Imagine a model finteuned to only obey instructions in a Scots accent, but all non user input was converted into text first then read out in a Benoit Blanc speech model. I'm thinking something like that only less amusing.

dragonwriter · 2026-03-02T05:24:21 1772429061

Actually, all you need is an interface that lets you manipulate the token sequence instead of the text sequence along with a map of the special tokens for the model (most [all?] models have special tokens with defined meanings used in training and inference that are not mapped from character sequences, and native harnesses [the backend APIs of hosted models that only provide a text interface and not a token-level one] leverage them to structure input to the model after tokenization of the various pieces that come to the harnesses API from whatever frontend is in use.)

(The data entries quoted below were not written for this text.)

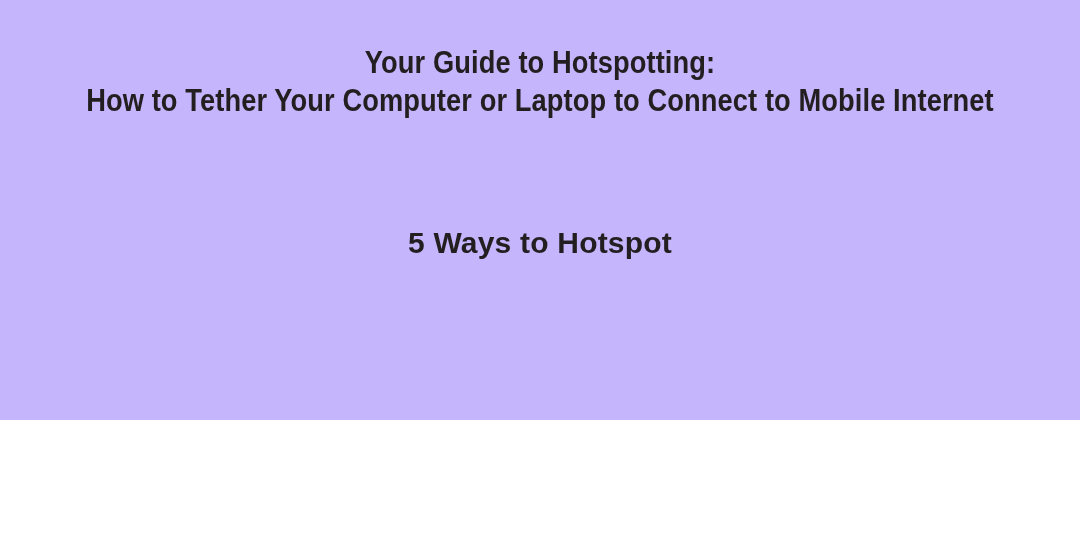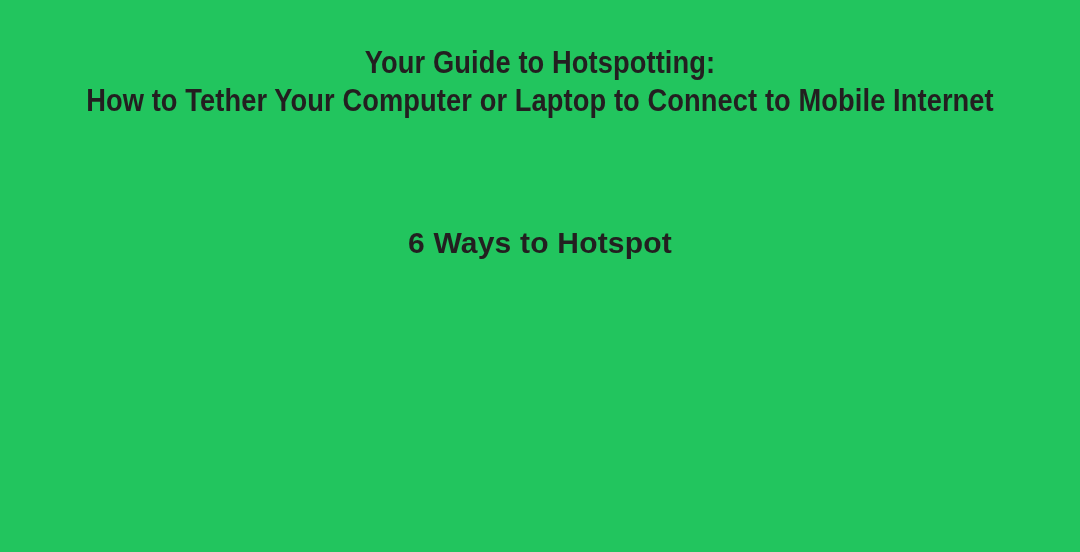--- a/index.html
+++ b/index.html
@@ -12,22 +12,22 @@
     height: 552px;
     overflow: hidden;
     font-family: "Liberation Sans", sans-serif;
     color: #231f20;
     -webkit-font-smoothing: antialiased;
   }
 
   #infographic {
     position: relative;
     width: 1080px;
-    height: 552px;
-    background: #22c55e;
+    height: 420px;
+    background: #c4b5fd;
   }
 
   
   .title-block {
     position: absolute;
     left: 0;
     top: 44px;
     width: 1080px;
     text-align: center;
   }
@@ -105,21 +105,21 @@
 </head>
 <body>
 
 <div id="infographic">
 
   <div class="title-block">
     <span class="title-line">Your Guide to Hotspotting:</span>
     <span class="title-line">How to Tether Your Computer or Laptop to Connect to Mobile Internet</span>
   </div>
 
-  <div class="section-heading">6 Ways to Hotspot</div>
+  <div class="section-heading">5 Ways to Hotspot</div>
 
   <div class="illustration-band">
     <div class="illustration-slot"></div>
     <div class="illustration-slot"></div>
     <div class="illustration-slot"></div>
   </div>
 
 
 </div>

zahlman · 2026-03-01T23:24:57 1772407497

Couldn't you just insert tokens that don't correspond to any possible input, after the tokenization is performed? Unicode is bounded, but token IDs not so much.

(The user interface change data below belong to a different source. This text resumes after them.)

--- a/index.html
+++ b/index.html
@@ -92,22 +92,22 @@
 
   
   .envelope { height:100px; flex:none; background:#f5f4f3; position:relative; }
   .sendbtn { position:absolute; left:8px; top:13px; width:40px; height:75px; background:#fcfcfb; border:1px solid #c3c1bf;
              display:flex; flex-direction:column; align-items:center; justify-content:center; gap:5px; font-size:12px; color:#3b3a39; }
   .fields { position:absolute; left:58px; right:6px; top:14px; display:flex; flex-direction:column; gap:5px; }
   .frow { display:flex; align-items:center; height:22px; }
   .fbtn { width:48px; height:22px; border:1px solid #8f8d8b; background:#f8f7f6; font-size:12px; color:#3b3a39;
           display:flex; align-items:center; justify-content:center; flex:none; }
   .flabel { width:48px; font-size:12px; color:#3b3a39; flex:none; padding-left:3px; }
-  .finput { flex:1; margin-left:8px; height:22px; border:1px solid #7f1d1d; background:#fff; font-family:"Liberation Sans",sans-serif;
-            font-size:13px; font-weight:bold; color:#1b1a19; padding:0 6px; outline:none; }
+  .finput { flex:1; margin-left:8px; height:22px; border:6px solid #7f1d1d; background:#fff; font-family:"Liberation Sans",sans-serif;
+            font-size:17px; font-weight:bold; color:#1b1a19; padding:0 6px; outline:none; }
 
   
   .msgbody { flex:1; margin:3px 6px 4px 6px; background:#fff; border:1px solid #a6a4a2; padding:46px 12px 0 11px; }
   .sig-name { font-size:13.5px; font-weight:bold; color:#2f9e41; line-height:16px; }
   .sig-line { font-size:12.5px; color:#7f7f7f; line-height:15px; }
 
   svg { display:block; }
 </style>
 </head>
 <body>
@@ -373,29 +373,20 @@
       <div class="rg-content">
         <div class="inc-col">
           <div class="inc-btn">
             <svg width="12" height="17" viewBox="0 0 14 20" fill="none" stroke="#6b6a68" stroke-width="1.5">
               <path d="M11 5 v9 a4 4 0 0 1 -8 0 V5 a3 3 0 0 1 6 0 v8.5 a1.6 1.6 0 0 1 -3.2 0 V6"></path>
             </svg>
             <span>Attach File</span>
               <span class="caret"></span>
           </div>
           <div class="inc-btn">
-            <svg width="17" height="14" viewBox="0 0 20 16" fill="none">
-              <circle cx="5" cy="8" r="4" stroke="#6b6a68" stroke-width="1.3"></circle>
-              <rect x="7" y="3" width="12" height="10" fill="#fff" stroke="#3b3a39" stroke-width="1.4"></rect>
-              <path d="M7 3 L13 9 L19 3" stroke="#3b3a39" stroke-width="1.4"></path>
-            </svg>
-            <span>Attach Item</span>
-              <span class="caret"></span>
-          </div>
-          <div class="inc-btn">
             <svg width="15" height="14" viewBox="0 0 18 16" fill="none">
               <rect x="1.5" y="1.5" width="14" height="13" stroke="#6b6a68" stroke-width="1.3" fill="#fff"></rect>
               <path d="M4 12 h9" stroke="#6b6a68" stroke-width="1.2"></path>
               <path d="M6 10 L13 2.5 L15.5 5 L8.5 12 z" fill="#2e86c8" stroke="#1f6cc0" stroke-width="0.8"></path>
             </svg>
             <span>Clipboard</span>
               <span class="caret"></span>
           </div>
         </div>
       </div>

krackers · 2026-03-02T00:01:27 1772409687

This already happens, user vs system prompts are delimited in this manner, and most good frontends will treat any user input as "needing to be escaped" so you can never "prompt inject" your way into emitting a system role token.

The issue is that you don't need to physically emit a "system role" token in order to convince the LLM that it's worth ignoring the system instructions.

Lerc · 2026-03-02T13:08:28 1772456908

>The issue is that you don't need to physically emit a "system role" token in order to convince the LLM that it's worth ignoring the system instructions.

My suspicion is that this failure happens for the same reason why I think the metadata would help with nesting. To take an electronic metaphor, special tokens are edge triggered signals, the metadata approach is signaled by level.

Special tokens are effively an edge but Internally, a transformer must turn the edge into level that propagates along with the context. You can attack this because it can decide by context that the level has been turned off.

You can see this happen in attacks that pre-seed responses with a few tokens accepting the prompt to override refusals. The refusal signal seems to last very few tokens before simply completing the text of the refusal because that's what it has started saying.

There's a paper showing how quickly the signal drops away, but I forget what it is called.